As Aldi and Lidl Sell Lobsters, Tesco Spies an Opening
In for a pound, in for a penny.
Tesco Plc is looking to open a chain of value supermarkets under a separate brand to take on the no-frills leaders, Aldi and Lidl, according to the Sunday Times.
Britain's biggest grocer would be late to the discounter party. Dave Lewis has been chief executive officer for three years and hasn't shown any interest in this up to now. Instead, he's been trying to take his own prices closer to those at the value supermarkets.
Tesco's been down this route before. Former CEO Terry Leahy introduced a suite of secondary brands, and sought to portray Tesco as Britain's Biggest Discounter. But this failed to gain traction, and fizzled out.
So what's changed? If Tesco's acquisition of wholesaler Booker Group Plc for about 3.8 billion pounds ($5.3 billion) goes ahead, its buying power will increase substantially.
The deal would also give Tesco some useful skills in competing with the German onslaught. Booker already runs a chain of local discount stores. It has 55 outlets under the Family Shopper banner. Their prices are pitched between what could be found in a full-range supermarket and a hard discounter. They are typically situated closer to where customers live, such as on housing estates, and offer the longer opening hours of a convenience store.
Family Shopper doesn't look like it's part of the Tesco plan. That seems a bit odd. Although it's tiny, it's a useful base from which to build a broader value supermarket, and Tesco needs all the support it can get in taking on Aldi and Lidl.
There is a danger that Tesco cannibalizes its own stores. But this risk is manageable.
The big four supermarkets -- Tesco, Walmart Inc's Asda, J Sainsbury Plc and Wm Morrison Supermarkets Plc -- don't have to offer exactly the same prices as the discounters. As long as they are similar, then they can legitimately charge more for a broader range of products, mainstream brands, the convenience of finding everything under one roof, and a bigger parking lot.
There's another element that might work in Tesco's favor. Aldi and Lidl have been progressively moving upmarket in order to capture the cash-strapped middle classes. That has been paying off: their growth has continued to outstrip that of the big four. Aldi has even overtaken Waitrose as Britain's favorite supermarket, according to consumer group Which?.
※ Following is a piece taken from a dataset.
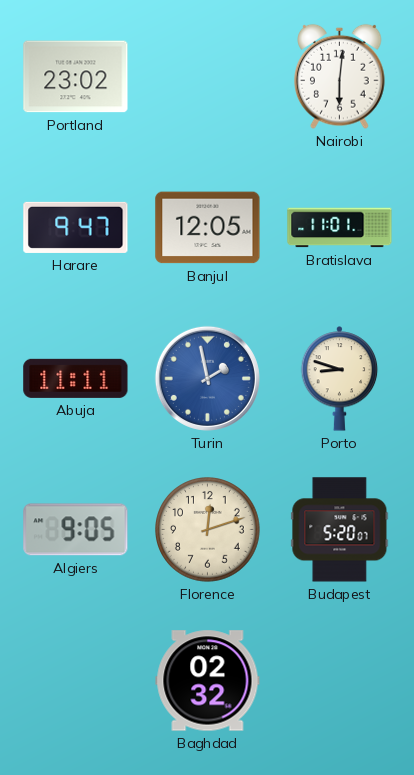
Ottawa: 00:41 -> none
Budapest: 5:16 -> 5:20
But this also makes Aldi and Lidl's stores look more expensive, even if their prices have not changed, disenfranchising some traditional customers.
That opens up the opportunity for another operator to come in with an even narrower range and cheaper prices. With the extra firepower from Booker, that could well be Tesco.
There's one big caveat: the grocer needs the wholesaler for its discount dash.
Up until a few days ago, that looked like a done deal. But Sandell Asset Management Corp, a U.S. hedge fund and Booker investor, is calling for Tesco to raise its offer.
Gadfly has argued that Tesco should be more generous. With Booker integral to the company's future growth plans -- including building a rival to Aldi and Lidl -- it needs to do everything it can to ensure the purchase of Booker goes through. That includes paying up.